Tuesday, March 21, 2017

Reflection: Full Spring Studio: Ten Years Exploring Connection and Flow

An Invitation:

If, like me, you are nurtured by the stories of co-journeyers traveling toward a life of greater meaning, or are rediscovering your playful creative dimension, or working on your relationship with the Earth, or  simply curious, …then please join me in an experiment —  a year of reflection to explore the story of the last 10 years of Full Spring Studio. I would love your company (and ideas) and I hope you will find something that helps you see your own story more clearly and perhaps feel a sense of companionship as I do when reading the story of others on their adventures.  


Connection and Flow

Since childhood I’ve been  drawn to playing with essential elements of the earth: making mud pies, constructing twig forts, and burying secret rock collections. These elements and actions seem deeply symbolic, even without naming what they mean. I think that’s what attracts me to Joseph Campbell’s work which examines the commonality of symbols in stories across time and cultures to reveal something essential about human experience and imagination.  As I reflect on the mission of Full Spring Studio “…to explore the connection and flow between humans and the rest of nature,” I feel centered by two of his quotes below.

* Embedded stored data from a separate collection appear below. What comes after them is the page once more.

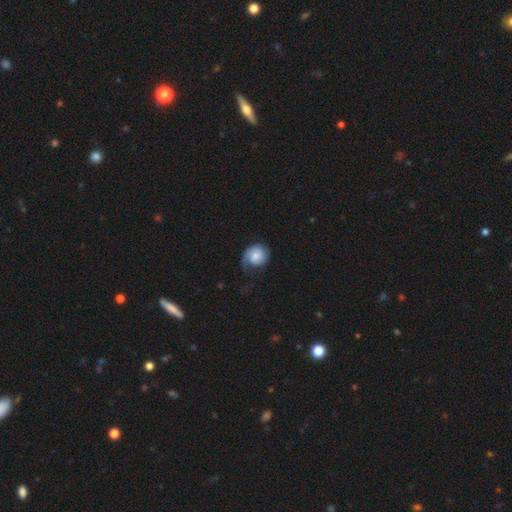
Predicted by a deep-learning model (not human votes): Smooth or featured? smooth (58%)
How rounded? round (70%)
Merging? none (42%)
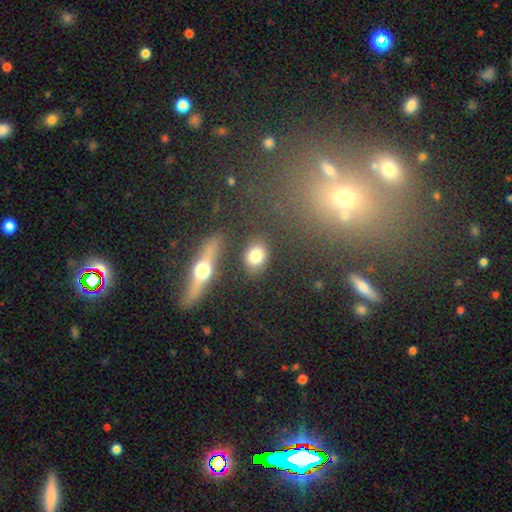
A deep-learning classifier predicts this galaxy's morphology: Q: Smooth or featured?
A: smooth (78%); runner-up: featured or disk (12%)
Q: How rounded?
A: in between (49%); runner-up: round (48%)
Q: Merging?
A: none (79%); runner-up: minor disturbance (11%)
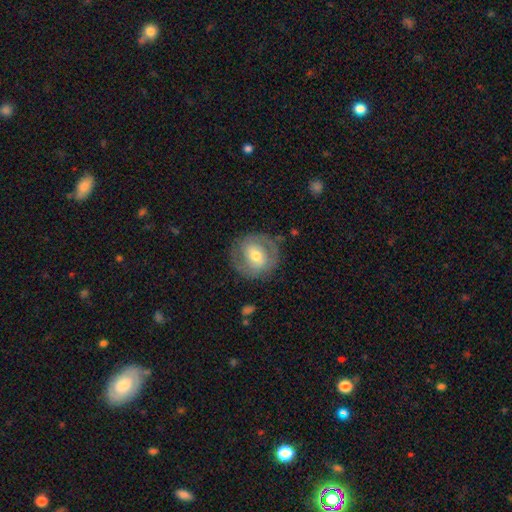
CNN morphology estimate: Q: Smooth or featured?
A: featured or disk (62%); runner-up: smooth (32%)
Q: Edge-on disk?
A: no (97%); runner-up: yes (3%)
Q: Bar?
A: no (41%); tied with: weak (41%)
Q: Spiral arms?
A: yes (70%); runner-up: no (30%)
Q: Bulge size?
A: moderate (67%); runner-up: small (25%)
Q: Merging?
A: none (78%); runner-up: minor disturbance (14%)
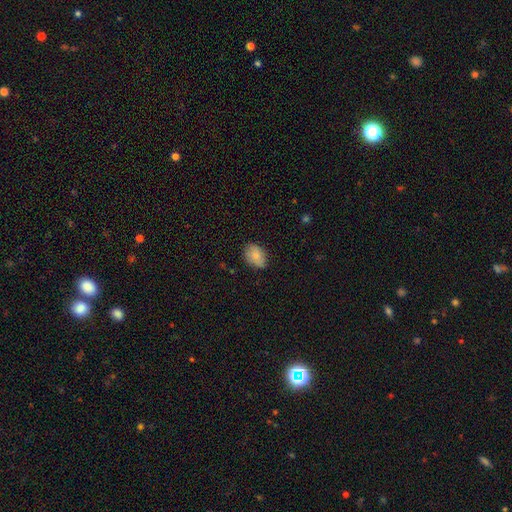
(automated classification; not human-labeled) This is likely a smooth galaxy (79%). How rounded: likely in between (78%). Merging: likely none (78%).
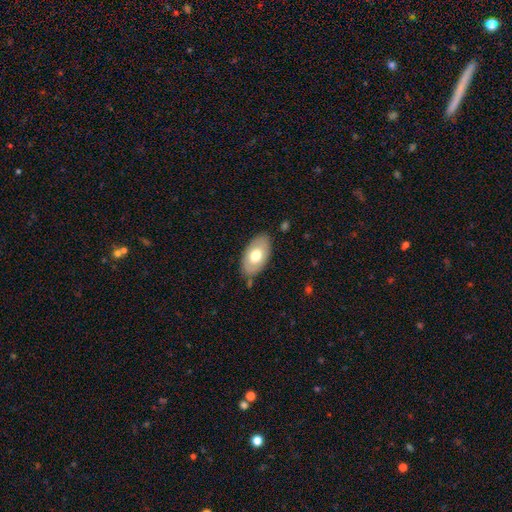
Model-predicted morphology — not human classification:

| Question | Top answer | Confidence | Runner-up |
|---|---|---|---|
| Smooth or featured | smooth | 64% | featured or disk (30%) |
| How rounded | in between | 93% | round (5%) |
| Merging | none | 79% | minor disturbance (15%) |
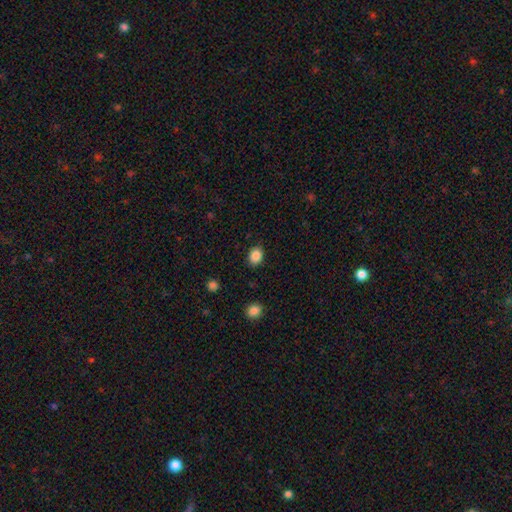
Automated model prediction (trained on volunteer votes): smooth 86%, star or artifact 9%, featured or disk 4%. Down the decision tree: how rounded — in between (51%); merging — none (88%).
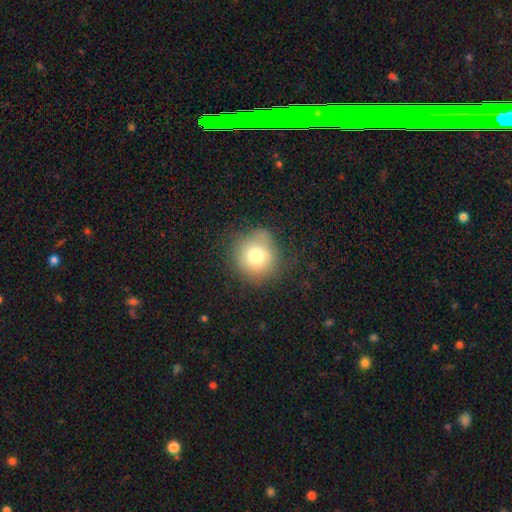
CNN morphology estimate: Smooth or featured?
  - smooth: 74% *
  - featured or disk: 15%
  - star or artifact: 12%
How rounded?
  - round: 91% *
  - in between: 8%
  - cigar-shaped: 1%
Merging?
  - none: 71% *
  - minor disturbance: 19%
  - major disturbance: 8%
  - merger: 2%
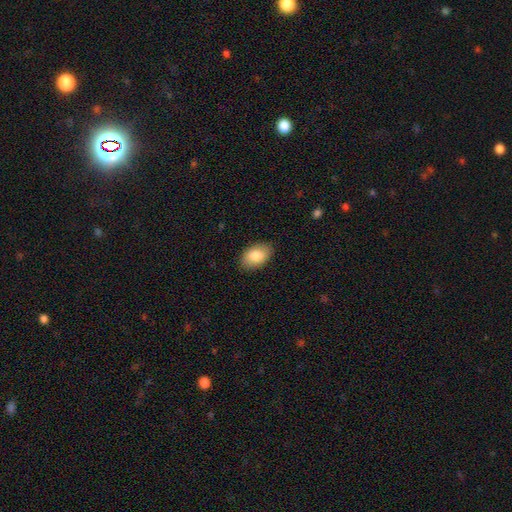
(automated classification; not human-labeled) smooth_or_featured: smooth (p=0.84) [alt: featured or disk p=0.09]
how_rounded: in between (p=0.91) [alt: round p=0.08]
merging: none (p=0.87) [alt: minor disturbance p=0.10]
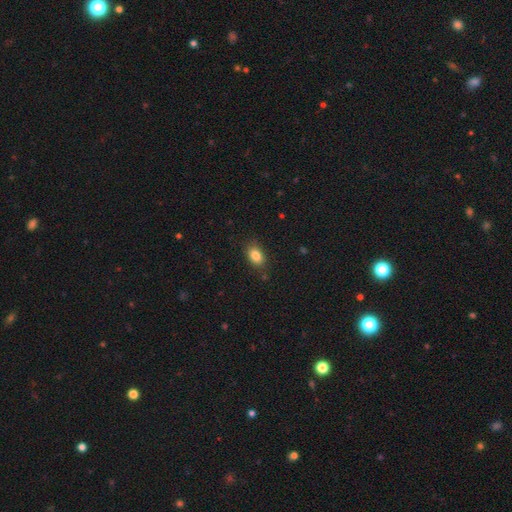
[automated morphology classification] Smooth or featured?
  - smooth: 84% *
  - star or artifact: 9%
  - featured or disk: 6%
How rounded?
  - in between: 82% *
  - round: 17%
  - cigar-shaped: 2%
Merging?
  - none: 84% *
  - minor disturbance: 12%
  - major disturbance: 3%
  - merger: 2%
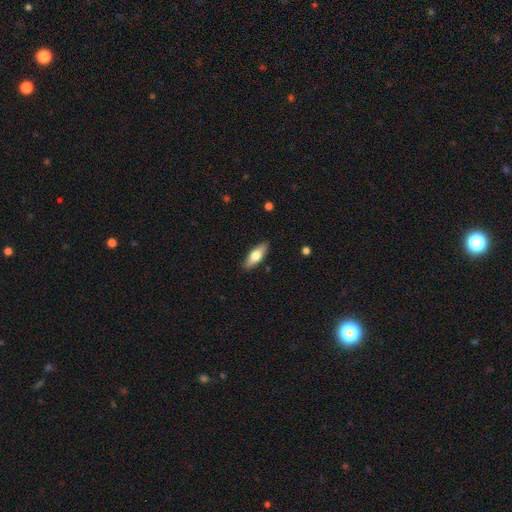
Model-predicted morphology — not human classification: type=smooth (60%); roundness=in between (64%); merging=none (88%).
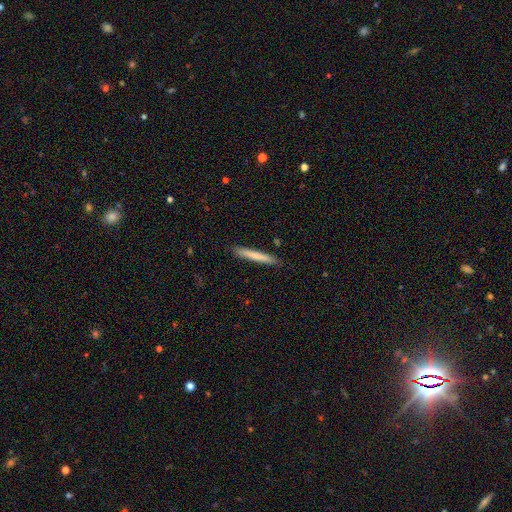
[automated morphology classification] This appears to be a smooth galaxy with no disk features (70%) that is cigar-shaped (96%). Merging: none (89%).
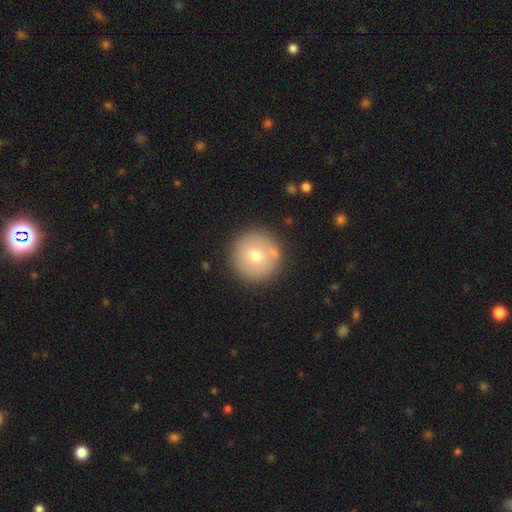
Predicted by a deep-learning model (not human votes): Morphology: type=smooth (68%); roundness=round (96%); merging=none (83%).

On the story of the earth:
“…the World Navel is the symbol of the continuous creation: the mystery of the maintenance of the world through that continuous miracle of vivification which wells within all things.”

On the call to connection and flow:
“The effect of the successful adventure of the hero is the unlocking
and release again of the flow of life into the body of the world.”

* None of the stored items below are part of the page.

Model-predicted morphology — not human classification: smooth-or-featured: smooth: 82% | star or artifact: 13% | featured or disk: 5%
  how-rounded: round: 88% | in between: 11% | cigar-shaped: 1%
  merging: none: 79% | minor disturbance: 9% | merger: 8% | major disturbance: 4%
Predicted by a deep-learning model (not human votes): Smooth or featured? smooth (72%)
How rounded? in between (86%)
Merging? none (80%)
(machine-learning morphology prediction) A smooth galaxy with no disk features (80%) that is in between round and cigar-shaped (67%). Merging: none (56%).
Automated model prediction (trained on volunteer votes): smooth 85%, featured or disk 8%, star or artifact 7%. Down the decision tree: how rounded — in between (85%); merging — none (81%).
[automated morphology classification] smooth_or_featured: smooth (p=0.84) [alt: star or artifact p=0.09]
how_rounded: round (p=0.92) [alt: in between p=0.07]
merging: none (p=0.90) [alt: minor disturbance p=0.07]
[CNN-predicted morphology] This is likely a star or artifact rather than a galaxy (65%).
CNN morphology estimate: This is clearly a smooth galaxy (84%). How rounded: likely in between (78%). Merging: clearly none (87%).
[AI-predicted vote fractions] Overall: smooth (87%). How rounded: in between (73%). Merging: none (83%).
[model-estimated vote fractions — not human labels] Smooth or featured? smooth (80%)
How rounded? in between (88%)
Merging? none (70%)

—Joseph Campbell, the Hero with A Thousand Faces

The Tenth Year

I’m also drawn to symbolic timing. A year from today will be the 10 year anniversary of forming Full Spring Studio, LLC. I’ve been thinking about this day, and the coming year for quite some time. For a long time I’ve wanted a sabbatical – a time apart from the usual routine. Not as free time, not to even try something new, but to nurture something old. It’s as if I’ve been planning and making and planning and making for nine years, and haven’t really stepped far enough back, or slowed enough down to see where I’ve been and to care for the project-children I’ve brought into the world. What I mean by that is partly practical and physical: I want to have records of images and nice documentary artifacts of past works – particularly performance or interactive works that are hard to capture in a few photos. For example, I’m two-thirds the way through a booklet about a two-week art-led environmental education project with preschoolers called Downstream/Upstream that took place in 2011. The project is done “externally” but I am not finished with it. So part of this year is about closing loops. The other idea for  this “sabbatical” is reflection. Where am I in this journey? What have I learned? Where do I go next?

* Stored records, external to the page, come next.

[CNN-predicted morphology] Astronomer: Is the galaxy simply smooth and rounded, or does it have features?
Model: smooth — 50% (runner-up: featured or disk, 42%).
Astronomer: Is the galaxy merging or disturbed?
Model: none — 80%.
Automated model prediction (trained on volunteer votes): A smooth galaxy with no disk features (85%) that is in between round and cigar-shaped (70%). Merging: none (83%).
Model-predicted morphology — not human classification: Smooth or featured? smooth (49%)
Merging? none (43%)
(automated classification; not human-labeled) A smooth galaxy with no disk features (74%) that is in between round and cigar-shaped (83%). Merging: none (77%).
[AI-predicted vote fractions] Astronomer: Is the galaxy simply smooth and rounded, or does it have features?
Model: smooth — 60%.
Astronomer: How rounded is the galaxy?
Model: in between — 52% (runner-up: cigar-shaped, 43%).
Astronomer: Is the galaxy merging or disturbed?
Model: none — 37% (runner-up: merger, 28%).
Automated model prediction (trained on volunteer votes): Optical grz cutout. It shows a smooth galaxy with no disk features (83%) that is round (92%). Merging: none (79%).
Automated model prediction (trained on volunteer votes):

My intention is to take this tenth year leading up to the decade mark and retrace where I’ve been with a goal to do several things:

1.       I want to give the art works that are most important to me some attention and reflection so that they each have at least one post that acknowledges their place in this decade of work.

2.    I want to ask some questions about each art work: “How has this creation  played a role in the mission of Full Spring Studio to explore the connection and flow between humans and the rest of nature?  What have I learned from it? What human-nature story does it tell? What questions does it raise? How does it relate to the questions I’m asking now?

3.     I want to tell an overarching story across the collection of blog posts so that at the end of the year I’ve’ made sense of the last ten years.  One of my guides and sometimes collaborator, Audrey, suggested I consider the Hero’s Journey, since that figures prominently in some of my work, and since – well -  it is a proven narrative form.  This is daunting – since I’ll be experiencing the last year of this journey simultaneously with telling its story. Yet it is by telling the story of Full Spring Studio that I hope to bring back some of the quest’s  “elixir” – some sense of clarity and wholeness about this decade cycle of an ongoing adventure.

Jonee, age 4

The hero’s journey starts in the ordinary world where we find the protagonist in their ordinary environment and learn about their character. In that spirit I’ll write the next post as a kind of autobiographical artists profile of how I found myself ten years ago reincarnating a dormant call to art.


  1. Hey Jonee,
    Really cool to follow the Hero's Journey. Joseph Campbell's an excellent choice. Check out the image I sent you. Don't forget 'The Hero Within' by Pearson. Another fav!
    Good Journeying!

    1. Thanks, Deb. 'The Hero Within' is a nice pairing - I know I've spent a lot of time as "The Wanderer." I'll have to think about which one I'm most like right now.